We do not love our neighbor as ourselves. When we look at another, and judge how deserving they are of our care, of our advocacy, we judge their very humanity, and in doing so, we chip away at our own.
And yet, we hear Jesus’ call: Blessed are the meek. Blessed are the merciful. Blessed are those who hunger and thirst for righteousness. For theirs is the kingdom of God.
The kingdom of God does not have to be a faraway place, to be reached at some distant time, or after our deaths. Listen to what Jesus says: theirs is the kingdom of God. Not theirs will be the kingdom of God, or they shall see the kingdom of God. Theirs is the kingdom of God.

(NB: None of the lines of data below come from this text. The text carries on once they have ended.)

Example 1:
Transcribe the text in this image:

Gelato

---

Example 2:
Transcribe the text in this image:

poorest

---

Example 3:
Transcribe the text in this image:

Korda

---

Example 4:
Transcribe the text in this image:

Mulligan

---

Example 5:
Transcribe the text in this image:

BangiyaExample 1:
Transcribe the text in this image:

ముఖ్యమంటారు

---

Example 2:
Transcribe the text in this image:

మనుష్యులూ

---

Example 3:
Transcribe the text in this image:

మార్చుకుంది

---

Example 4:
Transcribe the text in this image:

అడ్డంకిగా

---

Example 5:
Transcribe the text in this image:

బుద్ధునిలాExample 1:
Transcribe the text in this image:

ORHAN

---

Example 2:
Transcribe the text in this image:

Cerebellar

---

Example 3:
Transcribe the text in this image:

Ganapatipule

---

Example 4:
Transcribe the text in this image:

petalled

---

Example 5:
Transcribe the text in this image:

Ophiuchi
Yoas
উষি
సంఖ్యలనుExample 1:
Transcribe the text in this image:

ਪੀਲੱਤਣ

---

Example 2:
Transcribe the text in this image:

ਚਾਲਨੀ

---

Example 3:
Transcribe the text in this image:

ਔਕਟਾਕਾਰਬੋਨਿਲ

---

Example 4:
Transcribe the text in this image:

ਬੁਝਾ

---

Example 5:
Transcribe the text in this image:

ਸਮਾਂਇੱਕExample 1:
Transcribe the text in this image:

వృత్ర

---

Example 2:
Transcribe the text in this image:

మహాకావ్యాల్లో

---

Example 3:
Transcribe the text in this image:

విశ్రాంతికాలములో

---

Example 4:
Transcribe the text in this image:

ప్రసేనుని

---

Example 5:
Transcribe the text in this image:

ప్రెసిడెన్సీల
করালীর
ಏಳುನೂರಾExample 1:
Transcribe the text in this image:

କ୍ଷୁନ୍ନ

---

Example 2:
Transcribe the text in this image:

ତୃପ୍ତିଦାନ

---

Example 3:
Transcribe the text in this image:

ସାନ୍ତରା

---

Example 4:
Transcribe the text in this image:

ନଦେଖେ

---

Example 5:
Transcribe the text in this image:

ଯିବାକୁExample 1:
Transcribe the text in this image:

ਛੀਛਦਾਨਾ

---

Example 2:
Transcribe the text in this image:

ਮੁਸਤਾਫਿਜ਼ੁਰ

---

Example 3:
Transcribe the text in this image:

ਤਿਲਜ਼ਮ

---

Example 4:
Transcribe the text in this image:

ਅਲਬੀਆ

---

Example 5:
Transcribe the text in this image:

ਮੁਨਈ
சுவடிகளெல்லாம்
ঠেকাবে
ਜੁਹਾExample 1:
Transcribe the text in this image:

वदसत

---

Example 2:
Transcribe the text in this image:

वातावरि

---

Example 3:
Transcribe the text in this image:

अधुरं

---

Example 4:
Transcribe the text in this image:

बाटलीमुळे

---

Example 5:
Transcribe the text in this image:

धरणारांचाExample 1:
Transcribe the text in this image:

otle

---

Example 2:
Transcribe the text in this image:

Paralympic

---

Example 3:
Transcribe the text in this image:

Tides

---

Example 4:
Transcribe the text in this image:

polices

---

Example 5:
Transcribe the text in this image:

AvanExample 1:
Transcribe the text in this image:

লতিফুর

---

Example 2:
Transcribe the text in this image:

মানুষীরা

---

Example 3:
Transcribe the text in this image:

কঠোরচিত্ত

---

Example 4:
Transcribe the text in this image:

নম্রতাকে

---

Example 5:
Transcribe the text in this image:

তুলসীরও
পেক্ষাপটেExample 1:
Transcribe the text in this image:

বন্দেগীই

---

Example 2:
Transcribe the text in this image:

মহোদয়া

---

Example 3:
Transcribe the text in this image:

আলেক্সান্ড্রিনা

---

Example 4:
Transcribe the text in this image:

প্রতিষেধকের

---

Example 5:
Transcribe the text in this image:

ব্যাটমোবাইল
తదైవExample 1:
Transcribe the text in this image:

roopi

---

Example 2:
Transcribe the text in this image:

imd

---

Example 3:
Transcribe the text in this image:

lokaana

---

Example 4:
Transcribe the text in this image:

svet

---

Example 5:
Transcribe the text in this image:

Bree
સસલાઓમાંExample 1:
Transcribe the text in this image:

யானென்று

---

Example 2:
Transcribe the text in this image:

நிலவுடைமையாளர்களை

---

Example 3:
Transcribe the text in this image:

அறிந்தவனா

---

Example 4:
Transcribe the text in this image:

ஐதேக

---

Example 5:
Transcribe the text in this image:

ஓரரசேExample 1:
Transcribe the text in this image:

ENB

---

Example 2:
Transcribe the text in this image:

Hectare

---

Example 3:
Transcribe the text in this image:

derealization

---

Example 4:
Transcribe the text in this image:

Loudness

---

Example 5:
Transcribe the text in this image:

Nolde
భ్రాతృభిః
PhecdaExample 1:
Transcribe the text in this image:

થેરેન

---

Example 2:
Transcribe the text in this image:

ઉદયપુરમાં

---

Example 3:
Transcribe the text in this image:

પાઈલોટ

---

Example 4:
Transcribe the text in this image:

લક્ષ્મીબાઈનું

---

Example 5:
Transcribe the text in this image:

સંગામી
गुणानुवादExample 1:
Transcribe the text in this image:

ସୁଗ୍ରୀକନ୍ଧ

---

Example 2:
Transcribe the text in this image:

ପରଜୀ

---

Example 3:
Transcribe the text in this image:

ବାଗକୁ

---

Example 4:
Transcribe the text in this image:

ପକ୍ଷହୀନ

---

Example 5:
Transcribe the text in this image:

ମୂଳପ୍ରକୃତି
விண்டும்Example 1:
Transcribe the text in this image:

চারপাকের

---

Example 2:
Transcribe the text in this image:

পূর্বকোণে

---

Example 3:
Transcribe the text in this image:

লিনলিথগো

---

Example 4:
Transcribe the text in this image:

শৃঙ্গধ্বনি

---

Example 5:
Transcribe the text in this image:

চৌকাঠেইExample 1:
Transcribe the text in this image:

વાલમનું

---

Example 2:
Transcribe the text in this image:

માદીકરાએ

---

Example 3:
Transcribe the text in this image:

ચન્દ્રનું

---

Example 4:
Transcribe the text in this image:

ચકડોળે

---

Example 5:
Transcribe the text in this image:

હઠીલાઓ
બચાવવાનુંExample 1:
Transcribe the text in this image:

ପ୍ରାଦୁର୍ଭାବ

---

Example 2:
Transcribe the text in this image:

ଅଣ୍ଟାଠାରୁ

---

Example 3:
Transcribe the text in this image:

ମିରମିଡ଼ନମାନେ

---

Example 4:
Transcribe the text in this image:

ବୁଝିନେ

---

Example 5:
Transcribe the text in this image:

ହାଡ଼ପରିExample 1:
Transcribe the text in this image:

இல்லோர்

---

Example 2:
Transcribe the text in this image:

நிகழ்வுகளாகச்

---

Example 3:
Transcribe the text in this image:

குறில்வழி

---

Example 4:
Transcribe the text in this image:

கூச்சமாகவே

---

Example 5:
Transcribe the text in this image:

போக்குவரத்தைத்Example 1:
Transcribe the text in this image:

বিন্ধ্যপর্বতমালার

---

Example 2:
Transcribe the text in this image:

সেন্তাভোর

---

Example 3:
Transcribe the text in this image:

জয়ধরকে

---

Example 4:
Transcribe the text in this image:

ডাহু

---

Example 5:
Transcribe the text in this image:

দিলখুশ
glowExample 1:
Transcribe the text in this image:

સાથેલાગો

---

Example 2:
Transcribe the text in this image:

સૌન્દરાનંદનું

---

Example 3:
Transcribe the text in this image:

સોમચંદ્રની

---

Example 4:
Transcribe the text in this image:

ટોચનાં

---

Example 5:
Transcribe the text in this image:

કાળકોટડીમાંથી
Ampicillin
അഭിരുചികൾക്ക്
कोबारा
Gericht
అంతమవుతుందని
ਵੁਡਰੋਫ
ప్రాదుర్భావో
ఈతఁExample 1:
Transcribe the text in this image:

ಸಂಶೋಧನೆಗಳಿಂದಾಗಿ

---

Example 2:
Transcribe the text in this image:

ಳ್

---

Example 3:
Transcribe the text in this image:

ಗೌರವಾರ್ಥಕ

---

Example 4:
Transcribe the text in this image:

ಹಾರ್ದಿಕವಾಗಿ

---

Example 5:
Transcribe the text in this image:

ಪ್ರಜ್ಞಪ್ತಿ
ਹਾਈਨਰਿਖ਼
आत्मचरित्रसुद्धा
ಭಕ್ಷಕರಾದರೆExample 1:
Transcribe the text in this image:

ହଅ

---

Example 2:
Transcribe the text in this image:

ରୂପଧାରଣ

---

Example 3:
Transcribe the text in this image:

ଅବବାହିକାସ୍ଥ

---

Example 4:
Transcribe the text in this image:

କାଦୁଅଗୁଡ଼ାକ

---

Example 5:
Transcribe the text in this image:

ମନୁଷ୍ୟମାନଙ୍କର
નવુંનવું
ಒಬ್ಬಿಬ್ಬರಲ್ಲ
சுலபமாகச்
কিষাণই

The kingdom is right here, present among us, when we honor each other as God’s children. When we look at another, and see not differences, but common humanity. When we look past the world’s judgment of weakness or vulnerability, and see instead strength and dignity.
Seeing others as God sees them is part of living in the kingdom, but so is seeing ourselves the way that God sees us. Because the same grace and blessing extended to others is also given to us. I prayer that we are able to look at others, and ourselves, through God’s eyes. It’s probably foolish. But God’s foolishness points us towards the kingdom of love, justice, and hope. Amen.